Moving on along that line; we know that humans produce snot as an outlet for foreign bodies to leave our own body. But given that we have this mechanism up and running, wouldn't there be a huge selective advantage for the common cold virus to cause us to sneeze while in this condition? At this end, it becomes a bit sketchy, but I'd say drawing the line is single-handedly a matter of interpretation.

  • Damn, beaten to the punch. ;-) Commented Mar 16, 2011 at 12:26
  • Rabies also makes animals fear water. I hear polar bears found inland are often rabid, for that reason apparently. Commented Jun 10, 2011 at 22:39
  • Science can't say "why" meaning "purpose"; but can say "why" (or more specifically, "how") meaning "what is the mechanism".
    – ChrisW
    Commented Jun 28, 2011 at 14:09
  • I don't think anyone has alluded to why in the "purpose" sense... Commented Jun 28, 2011 at 15:47
  • I thought motives behind organism is out of skeptical scope?
    – user4951
    Commented Sep 12, 2012 at 9:34

I'm not sure if this will meet your criteria for "higher order" animals, but there is parasite known as Succulina which is known to invade certain species of crab, causing notable changes in the host's reproductive system and behavior.

The female Succulina will find a weakness in the host crab's shell and will sort of inject itself into the host.
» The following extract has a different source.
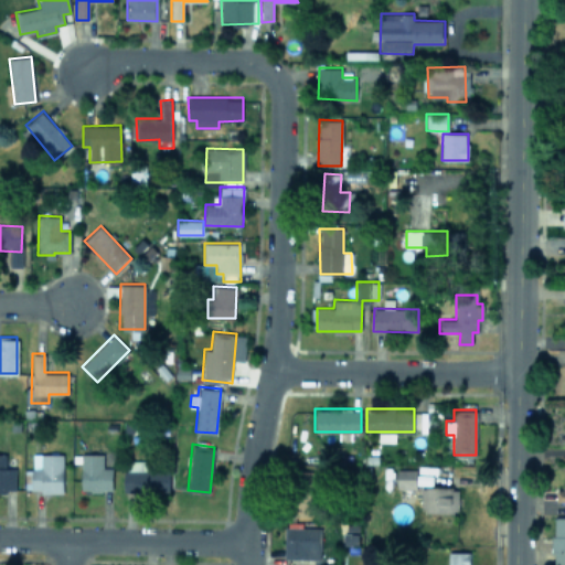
[(0,491),(14,491),(14,465),(6,465),(6,452),(0,452),(0,491)]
Once infested with this particular parasite, which happens to be a type of barnacle, the host is rendered infertile and its reproductive behavior is essentially hijacked so that the crab will abandon its own interest in reproduction in favor of nurturing the Succulina.

I have also read that if a male crab has been infected with the parasite, its behavior will be changed to that of a female, causing it to be mainly interested in nurturing the parasite. Here is a link to an abstract describing the effect, and one more link for those curious about the biology of the process.
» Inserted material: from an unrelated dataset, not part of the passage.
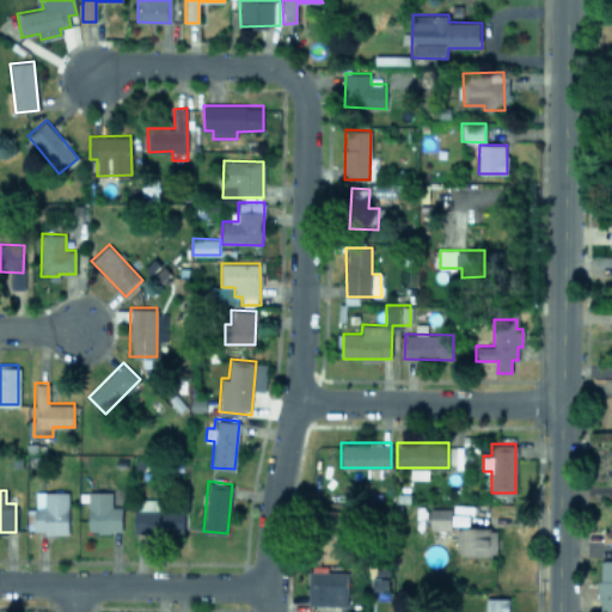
[(67,490),(35,490),(35,505),(26,505),(26,532),(67,532),(67,490)]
They should be a good place to start.

  • Thanks for the links, hadn't read about it. You're right, I kind of put crabs and ants in the same class, but it's still an interesting read and answer.
    – Dogmafrog
    Commented Mar 14, 2011 at 22:57
  • @Dogmafrog I'm not sure that crabs are "lower" than fish.
    – ChrisW
    Commented Jun 28, 2011 at 14:10

Not sure if this meets the criteria exactly, however I present Dracunculiasis:


http://en.wikipedia.org/wiki/Dracunculiasis (I know it's a wiki page, however it has lots of links to valid references on it)

When the worm has matured and starts to break through your skin it causes a burning sensation to encourage the carrier to immerse themselves in water. Once this happens the worm releases lots of larva, infecting the water supply and restarting the life cycle.

The "zombie" behaviour in this instance is making the carrier seek out and immerse themselves in water as the larvae need water to be able to survive and infect new hosts.